── SELECTED PASSAGE

Monday, April 13, 2015

The Complexity of Romance Part I

There are times when biblical texts make more sense and come more alive than when read at other times. For me these days, 1 Corinthians 7, Paul's wisdom and encouragement regarding marriage and Christian service, resound with sharpened clarity. "The married man is anxious about worldly things, how to please his wife, and his interests are divided." To be sure, Paul is not making an ethical pronouncement; he has "no command' from the Lord regarding this matter. He's only talking practical daily wisdom, the limitations of time and energy during this distressing age.

I'm convinced we're living in times where the modern man's anxieties with regard to women are more complex and difficult than ever. Romance is a constant negotiation of will and power. The insatiable search to be adequately entertained distracts us from sitting down and resolving past resentments, present frustrations, and future plans. The fibres that bind together to create a strong rope are fraying, not from the ends, but from the middle. The orientations of leadership, of money, of nurture and support are no longer moving as one unified strand as they once did. They're moving in every direction, a tangled mess that threatens to rupture the cord.

It's hard to blame a single perpetrator in this lamentable enterprise. But if I were to put my finger on it, the problem lies in the double edged sword of chivalry's death, and feminism's rise.

Tuesday, October 06, 2009

Present in the Moment

It's been a while since I truly behaved like a tourist. While I was living in southeast Asia, it didn't take long until I embraced it as my home. A native is one who longer thinks it a novelty to eat the food, use the facilities, feel the weather, talk with the people. While on my trip to Europe with my family, however, we behaved like total tourists. One thing I noticed that tourists do is to live for the photo shot. The place in which one stands and the view that one behold is not really about the being present in the moment. It's about saving the picture digitally, to be shared and looked when you are no longer there.

I've noticed the same thing happening during New Years and National Days - any celebration involving fireworks. The dazzling displays explodes in the night skies, sending shafts of brilliantly coloured light across the black expanse speckled with twinkling stars. The human eye is really the only thing that can really take in that live-action shot in all its splendour. And the human soul is the only thing that can really appreciate its beauty. And what do we do? We spend the entire 30 seconds to 3 minutes of the fireworks display trying to capture the "perfect" shot in our cameras. Failure after failure, blurry shot after blurry shot, we stare not at the fireworks in the sky, but the 2X3 inch screen on which a crappy picture displays, proving over and over how inadequate the technology is compared to our eyes.

────
── RECORD SET

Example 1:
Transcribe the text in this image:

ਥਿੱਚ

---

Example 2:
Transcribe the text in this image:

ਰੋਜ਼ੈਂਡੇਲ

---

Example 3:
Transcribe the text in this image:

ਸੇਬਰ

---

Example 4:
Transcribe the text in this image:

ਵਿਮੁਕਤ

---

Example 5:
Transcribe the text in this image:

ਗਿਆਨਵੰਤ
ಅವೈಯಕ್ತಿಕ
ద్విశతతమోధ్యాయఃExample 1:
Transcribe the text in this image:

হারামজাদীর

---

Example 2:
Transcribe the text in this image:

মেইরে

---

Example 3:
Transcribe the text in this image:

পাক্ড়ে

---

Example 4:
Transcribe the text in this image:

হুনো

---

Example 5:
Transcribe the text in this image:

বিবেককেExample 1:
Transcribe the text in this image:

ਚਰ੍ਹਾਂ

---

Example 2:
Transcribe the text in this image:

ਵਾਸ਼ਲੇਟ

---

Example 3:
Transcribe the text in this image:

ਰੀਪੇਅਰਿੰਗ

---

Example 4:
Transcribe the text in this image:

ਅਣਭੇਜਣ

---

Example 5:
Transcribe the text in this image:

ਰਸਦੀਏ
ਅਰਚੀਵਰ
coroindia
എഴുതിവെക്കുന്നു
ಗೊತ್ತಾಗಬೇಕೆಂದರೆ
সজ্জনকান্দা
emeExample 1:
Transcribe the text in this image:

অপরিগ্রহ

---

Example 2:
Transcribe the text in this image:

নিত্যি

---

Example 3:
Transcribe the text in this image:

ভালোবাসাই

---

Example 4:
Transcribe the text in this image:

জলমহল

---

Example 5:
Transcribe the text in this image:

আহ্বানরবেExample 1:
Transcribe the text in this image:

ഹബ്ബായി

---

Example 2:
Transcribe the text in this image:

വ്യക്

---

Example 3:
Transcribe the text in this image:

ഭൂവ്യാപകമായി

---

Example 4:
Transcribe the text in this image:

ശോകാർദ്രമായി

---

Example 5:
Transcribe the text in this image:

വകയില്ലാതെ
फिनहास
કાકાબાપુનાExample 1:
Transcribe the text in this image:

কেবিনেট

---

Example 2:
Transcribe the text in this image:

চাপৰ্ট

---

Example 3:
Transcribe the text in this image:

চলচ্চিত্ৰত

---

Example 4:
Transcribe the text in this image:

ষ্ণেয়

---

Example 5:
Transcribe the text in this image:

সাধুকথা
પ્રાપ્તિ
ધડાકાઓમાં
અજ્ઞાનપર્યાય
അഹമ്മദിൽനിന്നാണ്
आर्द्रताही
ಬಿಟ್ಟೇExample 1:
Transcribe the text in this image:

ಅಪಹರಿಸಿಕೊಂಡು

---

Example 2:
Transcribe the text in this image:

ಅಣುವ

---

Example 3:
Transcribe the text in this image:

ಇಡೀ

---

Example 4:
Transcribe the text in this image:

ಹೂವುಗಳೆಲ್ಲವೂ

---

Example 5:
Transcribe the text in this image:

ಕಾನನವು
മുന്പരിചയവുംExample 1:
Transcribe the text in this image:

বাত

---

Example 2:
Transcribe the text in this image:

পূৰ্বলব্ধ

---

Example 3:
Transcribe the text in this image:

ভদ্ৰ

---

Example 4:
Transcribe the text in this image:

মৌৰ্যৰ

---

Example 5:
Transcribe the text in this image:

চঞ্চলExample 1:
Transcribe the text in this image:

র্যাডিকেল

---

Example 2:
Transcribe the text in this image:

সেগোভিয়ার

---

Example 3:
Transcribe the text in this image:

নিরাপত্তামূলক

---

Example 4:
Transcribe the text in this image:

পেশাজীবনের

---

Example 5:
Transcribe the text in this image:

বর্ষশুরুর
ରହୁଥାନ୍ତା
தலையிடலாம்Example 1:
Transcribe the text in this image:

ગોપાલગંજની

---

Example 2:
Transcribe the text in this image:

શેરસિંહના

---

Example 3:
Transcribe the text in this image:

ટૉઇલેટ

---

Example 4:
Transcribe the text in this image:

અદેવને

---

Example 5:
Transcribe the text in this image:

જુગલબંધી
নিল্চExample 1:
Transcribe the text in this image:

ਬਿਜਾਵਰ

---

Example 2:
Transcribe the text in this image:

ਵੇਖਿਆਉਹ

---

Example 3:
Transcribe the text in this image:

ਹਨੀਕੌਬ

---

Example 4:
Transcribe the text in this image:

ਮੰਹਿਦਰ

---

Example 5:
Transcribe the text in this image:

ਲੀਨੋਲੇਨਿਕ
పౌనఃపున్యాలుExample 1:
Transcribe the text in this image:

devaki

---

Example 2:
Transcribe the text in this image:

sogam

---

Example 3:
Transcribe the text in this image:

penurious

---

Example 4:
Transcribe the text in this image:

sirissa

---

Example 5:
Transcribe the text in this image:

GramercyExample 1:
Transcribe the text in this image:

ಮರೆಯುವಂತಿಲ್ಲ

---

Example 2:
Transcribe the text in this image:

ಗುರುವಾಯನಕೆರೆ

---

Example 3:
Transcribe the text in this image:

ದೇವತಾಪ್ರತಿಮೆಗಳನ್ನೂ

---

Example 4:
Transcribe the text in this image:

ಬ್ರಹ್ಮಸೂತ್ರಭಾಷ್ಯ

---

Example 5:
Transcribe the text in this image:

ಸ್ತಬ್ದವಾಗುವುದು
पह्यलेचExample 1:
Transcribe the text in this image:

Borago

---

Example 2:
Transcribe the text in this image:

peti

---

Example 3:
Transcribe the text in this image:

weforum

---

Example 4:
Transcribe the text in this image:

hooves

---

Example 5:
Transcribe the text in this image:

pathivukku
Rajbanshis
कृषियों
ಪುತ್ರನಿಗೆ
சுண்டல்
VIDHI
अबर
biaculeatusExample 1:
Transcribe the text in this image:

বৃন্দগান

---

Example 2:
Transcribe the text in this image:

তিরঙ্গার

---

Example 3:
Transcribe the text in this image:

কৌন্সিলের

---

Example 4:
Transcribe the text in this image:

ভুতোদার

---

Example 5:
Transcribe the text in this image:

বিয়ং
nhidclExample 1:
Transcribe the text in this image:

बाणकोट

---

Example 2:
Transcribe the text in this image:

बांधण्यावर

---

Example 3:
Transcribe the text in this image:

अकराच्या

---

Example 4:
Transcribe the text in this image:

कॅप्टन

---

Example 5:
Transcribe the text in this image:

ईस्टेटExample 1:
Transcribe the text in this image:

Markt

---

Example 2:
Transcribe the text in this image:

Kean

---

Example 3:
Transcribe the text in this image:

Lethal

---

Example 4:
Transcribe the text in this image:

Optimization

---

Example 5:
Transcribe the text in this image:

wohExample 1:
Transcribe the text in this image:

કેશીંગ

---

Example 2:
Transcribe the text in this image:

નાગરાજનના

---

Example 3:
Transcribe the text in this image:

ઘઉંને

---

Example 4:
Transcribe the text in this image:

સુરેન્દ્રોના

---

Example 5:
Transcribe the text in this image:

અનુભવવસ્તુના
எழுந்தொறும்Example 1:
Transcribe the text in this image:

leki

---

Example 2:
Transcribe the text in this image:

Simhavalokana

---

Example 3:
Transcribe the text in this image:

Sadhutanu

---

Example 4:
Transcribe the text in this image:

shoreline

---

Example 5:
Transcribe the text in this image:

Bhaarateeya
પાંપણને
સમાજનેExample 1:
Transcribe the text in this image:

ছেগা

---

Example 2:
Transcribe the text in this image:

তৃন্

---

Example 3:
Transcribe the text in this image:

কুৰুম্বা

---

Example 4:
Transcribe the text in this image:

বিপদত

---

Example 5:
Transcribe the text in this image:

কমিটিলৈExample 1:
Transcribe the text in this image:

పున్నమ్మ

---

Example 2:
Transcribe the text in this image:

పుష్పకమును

────

**DIRECTIVES**
1) Answer these questions about the blog posts:
(a) Which chapter of the Bible does the writer say resounds with sharpened clarity these days?
(b) In what region was the writer living before coming to embrace it as home?
(c) How long does the writer say a fireworks display lasts?
2) Could you extend the blog posts, carrying the one about being present in the moment onward from its final sentence?

**ANSWERS FOR THE EXERCISE**
1)
(a) 1 Corinthians 7
(b) Southeast Asia
(c) 30 seconds to 3 minutes

2)
No camera can fully grasp the moment - not even close. It cannot reproduce the same light, the same sounds, the smells, the textures, the memories. And yet we devote the entire moment into force feeding the moment into digital memory, to be saved for another time, when we are not there anymore, when we cannot possibly experience that moment any longer.

Tragic, that we are not present in the moment. That we live not for the true moments, but for the fake ones. We live for those moment which are after the fact. We click and move on without truly beholding and we wonder why we don't remember the scene the way the picture depicts it.

Do we do the same thing with God? Are our musings about him but a click shot of trifling things about him and not a true beholding of him? Perhaps I am guilty of this when I engage in theology, or debate matters of doctrine and scripture. If my theology does not become a filling of myself with and an enjoyment of the excellencies of God, and a commitment to deeper worship and closer obedience, then has it done me any good? Have I not stored him away in a small box, having missed the point of being present in the moment?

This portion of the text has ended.